» **REQUIRED WORK**: Wherever an image appears in the records, exclude it, and reproduce everything else exactly.
>>>>>
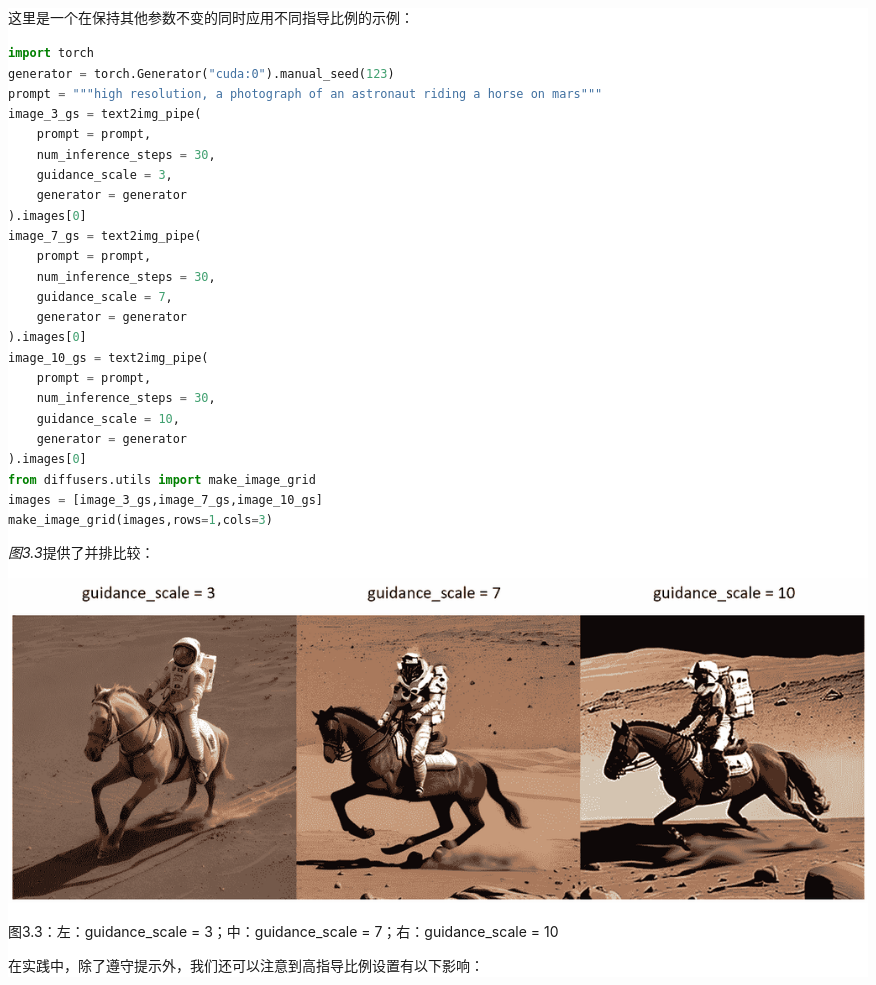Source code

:这里是一个在保持其他参数不变的同时应用不同指导比例的示例：

```py
import torch
generator = torch.Generator("cuda:0").manual_seed(123)
prompt = """high resolution, a photograph of an astronaut riding a horse on mars"""
image_3_gs = text2img_pipe(
    prompt = prompt,
    num_inference_steps = 30,
    guidance_scale = 3,
    generator = generator
).images[0]
image_7_gs = text2img_pipe(
    prompt = prompt,
    num_inference_steps = 30,
    guidance_scale = 7,
    generator = generator
).images[0]
image_10_gs = text2img_pipe(
    prompt = prompt,
    num_inference_steps = 30,
    guidance_scale = 10,
    generator = generator
).images[0]
from diffusers.utils import make_image_grid
images = [image_3_gs,image_7_gs,image_10_gs]
make_image_grid(images,rows=1,cols=3)
```

*图3.3*提供了并排比较：

![图3.3：左：guidance_scale = 3；中：guidance_scale = 7；右：guidance_scale = 10](img/B21263_03_03.jpg)

图3.3：左：guidance_scale = 3；中：guidance_scale = 7；右：guidance_scale = 10

在实践中，除了遵守提示外，我们还可以注意到高指导比例设置有以下影响：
<<<<<
» **ANSWER**:
Source code

:这里是一个在保持其他参数不变的同时应用不同指导比例的示例：

```py
import torch
generator = torch.Generator("cuda:0").manual_seed(123)
prompt = """high resolution, a photograph of an astronaut riding a horse on mars"""
image_3_gs = text2img_pipe(
    prompt = prompt,
    num_inference_steps = 30,
    guidance_scale = 3,
    generator = generator
).images[0]
image_7_gs = text2img_pipe(
    prompt = prompt,
    num_inference_steps = 30,
    guidance_scale = 7,
    generator = generator
).images[0]
image_10_gs = text2img_pipe(
    prompt = prompt,
    num_inference_steps = 30,
    guidance_scale = 10,
    generator = generator
).images[0]
from diffusers.utils import make_image_grid
images = [image_3_gs,image_7_gs,image_10_gs]
make_image_grid(images,rows=1,cols=3)
```

*图3.3*提供了并排比较：

![图3.3：左：guidance_scale = 3；中：guidance_scale = 7；右：guidance_scale = 10](img/B21263_03_03.jpg)

图3.3：左：guidance_scale = 3；中：guidance_scale = 7；右：guidance_scale = 10

在实践中，除了遵守提示外，我们还可以注意到高指导比例设置有以下影响：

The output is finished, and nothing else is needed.